Cloud public : dans les coulisses d’un datacenter Google Cloud (vidéo)

 » 1% des Googlers peuvent visiter un centre de données « .  Au sein du plus grand moteur de recherches du monde, la visite des « coulisses » reste le privilège de quelques collaborateurs triés sur le volet. 

Du coup, la vidéo publiée par Google Cloud pour mettre en avant les six niveaux de sécurité qui régissent l’accès à ses datacenters  revêt un réel intérêt informatif. 

Durant six minutes, on suit la visite de Stéphanie Wong, Google Cloud Developer Advocate, dans un datacenter dont la localisation n’est pas précisée.

Chaque centre de données est protégé par six couches de sécurité physique conçues pour empêcher tout accès non autorisé. « Notre approche de sécurité en couches n’est pas seulement une protection physique pour entrer dans nos centres de données. C’est aussi la façon dont nous protégeons le matériel et les logiciels qui vivent dans nos centres de données. » insiste la porte-parole.

Le principe qui régit l’accès aux datacenters est le protocole du «moindre privilège», soit  le fait qu’un collaborateur  ne doit avoir que le strict minimum de privilèges nécessaires pour effectuer son travail.

 » Les autorisations d’accès de chaque personne sont vérifiées sur les lecteurs de badges qui existent à chaque point d’accès dans un centre de données. Les mesures d’autorisation se produisent partout en utilisant ce protocole » précise Google Cloud.

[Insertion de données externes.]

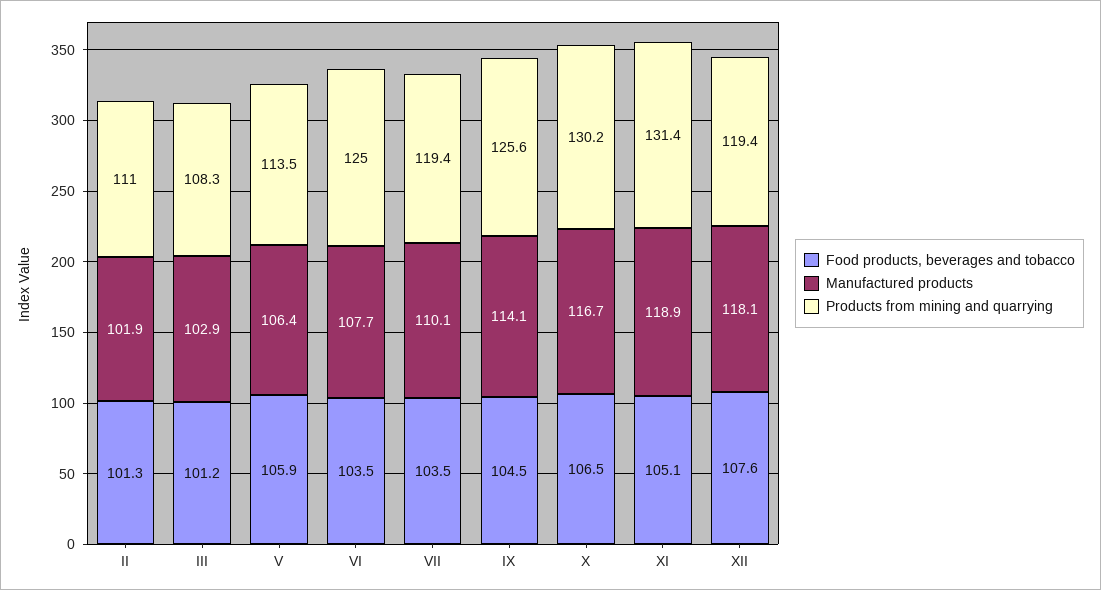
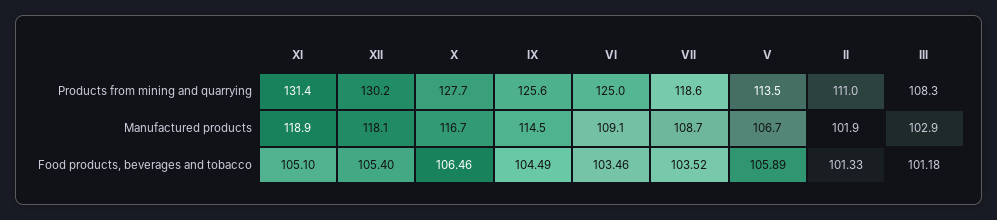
  {
    "Food products, beverages and tobacco": {
      "II": 101.33,
      "III": 101.18,
      "V": 105.89,
      "VI": 103.46,
      "VII": 103.52,
      "IX": 104.49,
      "X": 106.46,
      "XI": 105.1,
-     "XII": 107.6
+     "XII": 105.4
    },
    "Manufactured products": {
      "II": 101.9,
      "III": 102.9,
-     "V": 106.4,
+     "V": 106.7,
-     "VI": 107.7,
+     "VI": 109.1,
-     "VII": 110.1,
+     "VII": 108.7,
-     "IX": 114.1,
+     "IX": 114.5,
      "X": 116.7,
      "XI": 118.9,
      "XII": 118.1
    },
    "Products from mining and quarrying": {
      "II": 111,
      "III": 108.3,
      "V": 113.5,
      "VI": 125,
-     "VII": 119.4,
+     "VII": 118.6,
      "IX": 125.6,
-     "X": 130.2,
+     "X": 127.7,
      "XI": 131.4,
-     "XII": 119.4
+     "XII": 130.2
    }
  }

A noter que, début 2022, Google Cloud mettra la France sur la carte de ses datacenters en Europe. en devenant  sa 7ème « région »  sur le vieux continent.

Cette nouvelle région multi-zones, prévue pour tout début 2022, viendra compléter et se connecter aux régions existantes de Google Cloud, passées en l’espace de quatre ans au nombre de 23, avec 70 zones dans 16 pays.